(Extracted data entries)
__________________________________________________

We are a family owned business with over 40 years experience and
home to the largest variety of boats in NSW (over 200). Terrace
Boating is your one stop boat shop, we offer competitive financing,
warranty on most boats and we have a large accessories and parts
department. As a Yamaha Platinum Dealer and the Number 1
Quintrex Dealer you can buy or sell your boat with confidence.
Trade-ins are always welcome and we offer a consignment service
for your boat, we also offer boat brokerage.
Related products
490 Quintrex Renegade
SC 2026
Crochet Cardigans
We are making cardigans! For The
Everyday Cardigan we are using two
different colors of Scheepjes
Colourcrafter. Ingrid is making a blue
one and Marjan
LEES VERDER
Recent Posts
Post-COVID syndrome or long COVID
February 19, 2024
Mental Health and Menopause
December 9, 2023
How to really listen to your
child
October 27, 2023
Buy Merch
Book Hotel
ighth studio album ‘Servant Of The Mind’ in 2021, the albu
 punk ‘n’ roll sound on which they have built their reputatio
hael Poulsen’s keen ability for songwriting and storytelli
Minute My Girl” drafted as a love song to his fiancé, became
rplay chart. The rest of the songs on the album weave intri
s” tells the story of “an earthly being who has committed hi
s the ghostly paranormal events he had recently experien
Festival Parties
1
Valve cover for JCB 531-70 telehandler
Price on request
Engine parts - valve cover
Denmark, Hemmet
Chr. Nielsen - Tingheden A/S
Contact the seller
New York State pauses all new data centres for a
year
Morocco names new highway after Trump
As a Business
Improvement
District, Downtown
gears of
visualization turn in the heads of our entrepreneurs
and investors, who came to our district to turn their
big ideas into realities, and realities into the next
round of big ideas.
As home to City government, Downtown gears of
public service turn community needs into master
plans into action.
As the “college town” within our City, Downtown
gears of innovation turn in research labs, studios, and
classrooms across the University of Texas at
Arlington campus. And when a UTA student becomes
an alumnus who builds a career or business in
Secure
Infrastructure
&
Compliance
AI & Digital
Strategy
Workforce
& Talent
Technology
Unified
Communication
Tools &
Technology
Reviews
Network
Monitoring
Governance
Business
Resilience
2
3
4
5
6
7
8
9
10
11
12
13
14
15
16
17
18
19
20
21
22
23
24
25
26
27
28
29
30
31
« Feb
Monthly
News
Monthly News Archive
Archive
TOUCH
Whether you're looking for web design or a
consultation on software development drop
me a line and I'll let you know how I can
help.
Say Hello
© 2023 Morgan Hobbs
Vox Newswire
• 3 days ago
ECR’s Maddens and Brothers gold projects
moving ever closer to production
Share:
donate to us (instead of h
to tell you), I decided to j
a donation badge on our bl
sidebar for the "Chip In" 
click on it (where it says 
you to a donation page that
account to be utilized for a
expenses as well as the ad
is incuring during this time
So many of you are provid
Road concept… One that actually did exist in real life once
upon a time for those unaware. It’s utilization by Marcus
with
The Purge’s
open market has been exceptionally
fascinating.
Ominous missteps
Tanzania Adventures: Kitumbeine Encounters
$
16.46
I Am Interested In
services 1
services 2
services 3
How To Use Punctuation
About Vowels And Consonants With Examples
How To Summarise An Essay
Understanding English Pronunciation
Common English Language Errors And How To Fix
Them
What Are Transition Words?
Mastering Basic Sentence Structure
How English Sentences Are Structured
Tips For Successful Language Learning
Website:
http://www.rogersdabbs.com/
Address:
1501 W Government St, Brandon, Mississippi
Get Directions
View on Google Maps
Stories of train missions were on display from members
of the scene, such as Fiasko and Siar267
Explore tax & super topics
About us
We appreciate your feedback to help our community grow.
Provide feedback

__________________________________________________

- _Task details_
Go through the records and tally the lines that include "turn". Write only the number.

- _Answer for the task_
4